* [Assigned task]: Every entry is to be returned unchanged, and no picture is to be included.

Dataset entries:
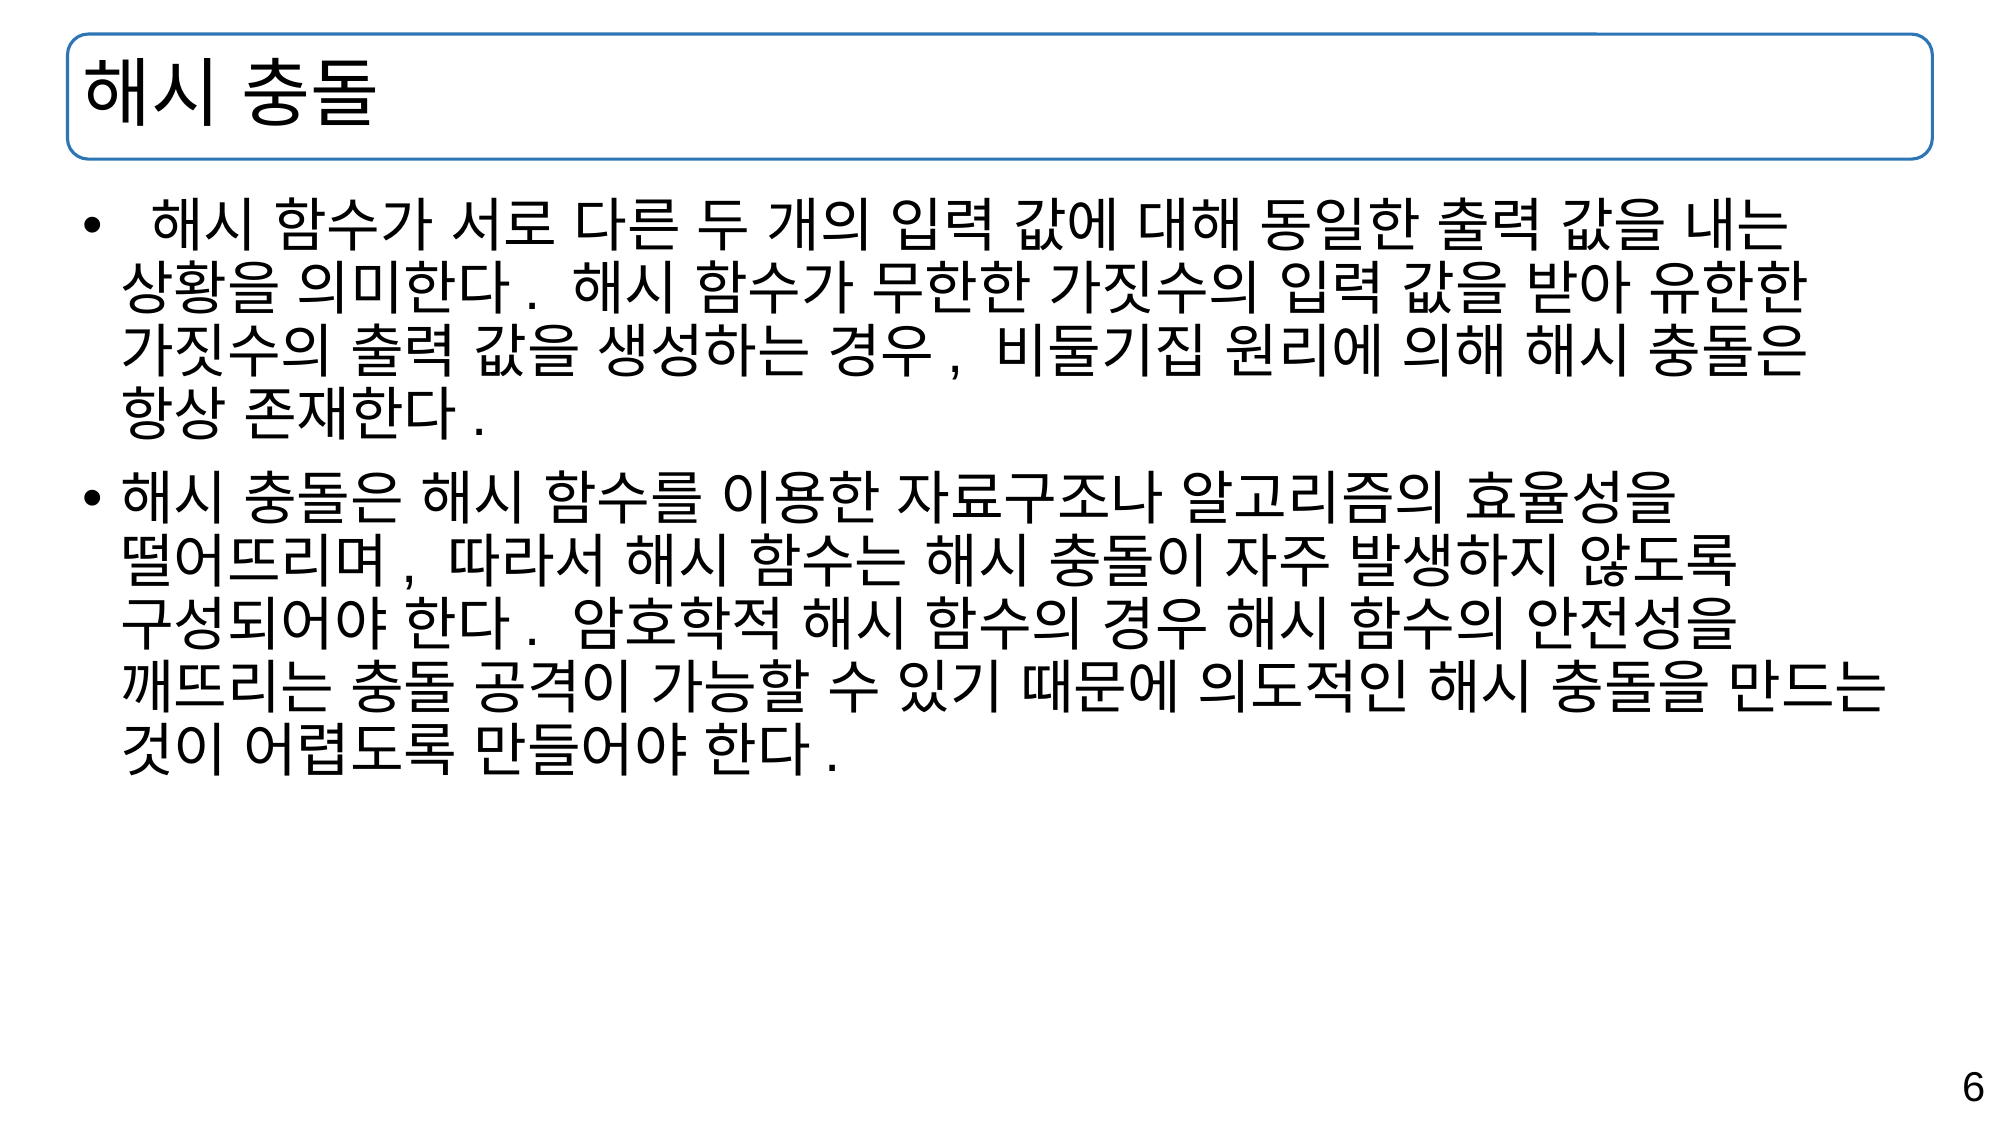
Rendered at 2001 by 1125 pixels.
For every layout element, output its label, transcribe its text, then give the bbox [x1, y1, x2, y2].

list 해시 함수가 서로 다른 두 개의 입력 값에 대해 동일한 출력 값을 내는 상황을 의미한다. 해시 함수가 무한한 가짓수의 입력 값을 받아 유한한 가짓수의 출력 값을 생성하는 경우, 비둘기집 원리에 의해 해시 충돌은 항상 존재한다. 해시 충돌은 해시 함수를 이용한 자료구조나 알고리즘의 효율성을 떨어뜨리며, 따라서 해시 함수는 해시 충돌이 자주 발생하지 않도록 구성되어야 한다. 암호학적 해시 함수의 경우 해시 함수의 안전성을 깨뜨리는 충돌 공격이 가능할 수 있기 때문에 의도적인 해시 충돌을 만드는 것이 어렵도록 만들어야 한다. [67, 189, 1933, 1019]
title 해시 충돌 [67, 34, 1933, 160]
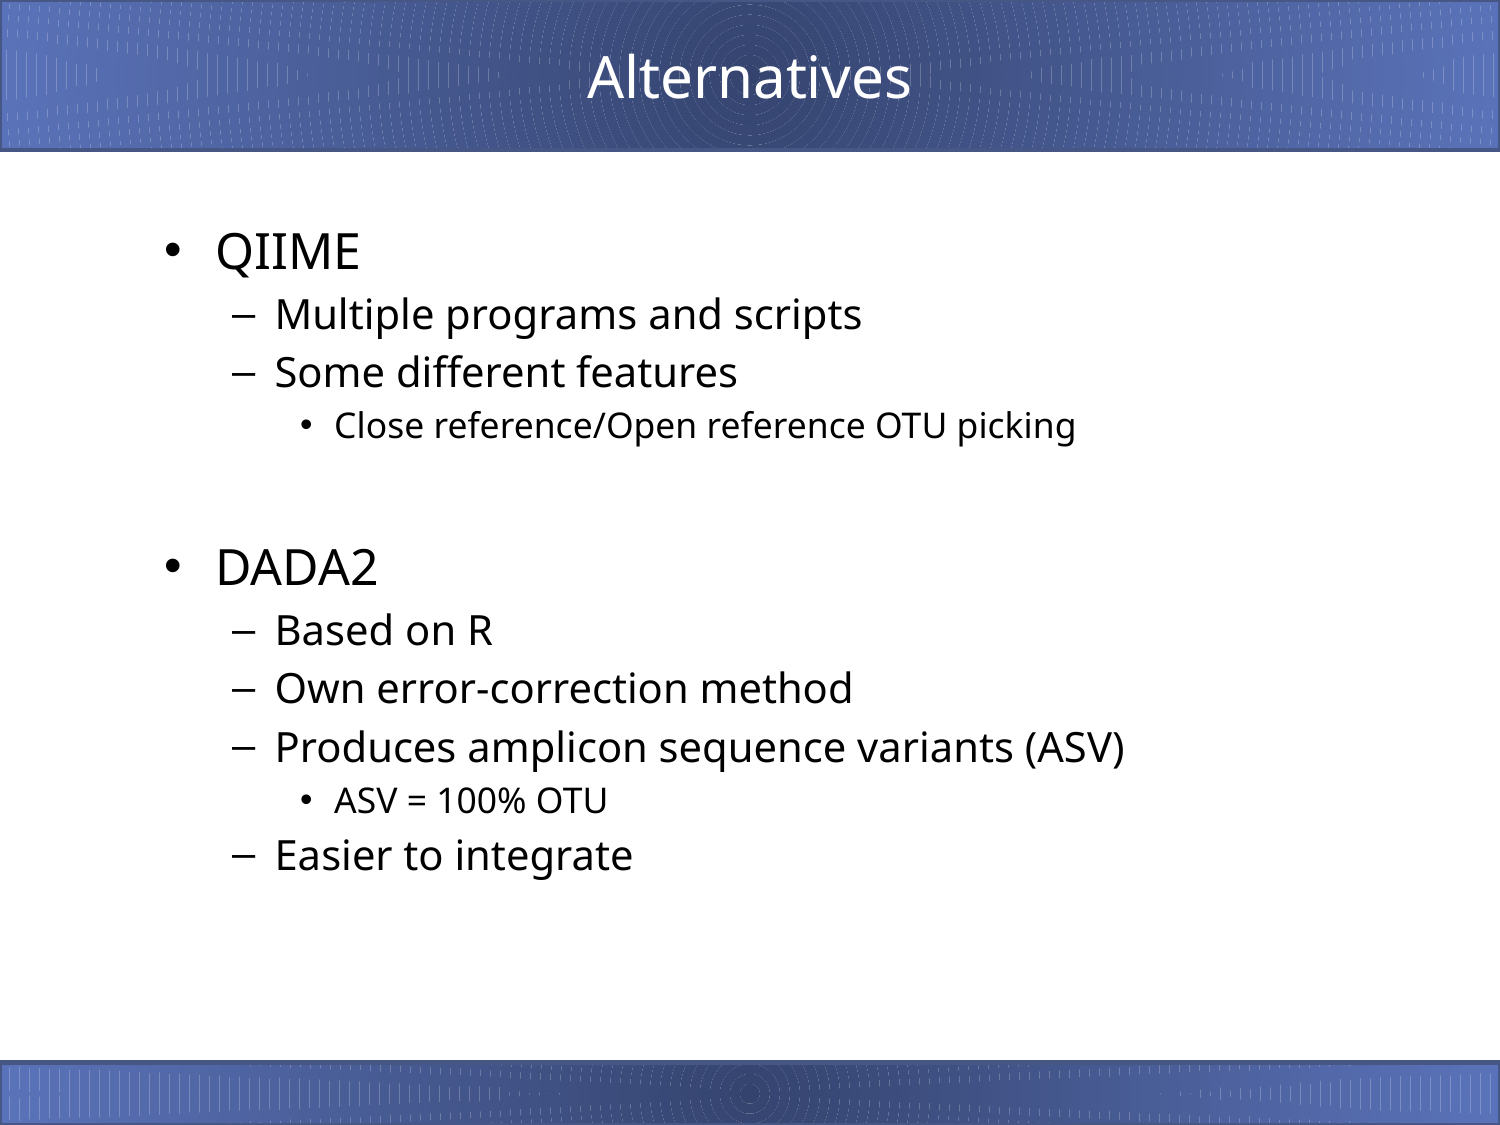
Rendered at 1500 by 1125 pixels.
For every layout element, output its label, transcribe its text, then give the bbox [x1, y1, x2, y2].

list QIIME Multiple programs and scripts Some different features Close reference/Open reference OTU picking DADA2 Based on R Own error-correction method Produces amplicon sequence variants (ASV) ASV = 100% OTU Easier to integrate [150, 212, 1341, 1013]
title Alternatives [150, 0, 1350, 150]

* [Solution]:
Rendered at 2001 by 1125 pixels.
For every layout element, output its label, transcribe its text, then give the bbox [x1, y1, x2, y2].

list 해시 함수가 서로 다른 두 개의 입력 값에 대해 동일한 출력 값을 내는 상황을 의미한다. 해시 함수가 무한한 가짓수의 입력 값을 받아 유한한 가짓수의 출력 값을 생성하는 경우, 비둘기집 원리에 의해 해시 충돌은 항상 존재한다. 해시 충돌은 해시 함수를 이용한 자료구조나 알고리즘의 효율성을 떨어뜨리며, 따라서 해시 함수는 해시 충돌이 자주 발생하지 않도록 구성되어야 한다. 암호학적 해시 함수의 경우 해시 함수의 안전성을 깨뜨리는 충돌 공격이 가능할 수 있기 때문에 의도적인 해시 충돌을 만드는 것이 어렵도록 만들어야 한다. [67, 189, 1933, 1019]
title 해시 충돌 [67, 34, 1933, 160]
Rendered at 1500 by 1125 pixels.
For every layout element, output its label, transcribe its text, then give the bbox [x1, y1, x2, y2].

list QIIME Multiple programs and scripts Some different features Close reference/Open reference OTU picking DADA2 Based on R Own error-correction method Produces amplicon sequence variants (ASV) ASV = 100% OTU Easier to integrate [150, 212, 1341, 1013]
title Alternatives [150, 0, 1350, 150]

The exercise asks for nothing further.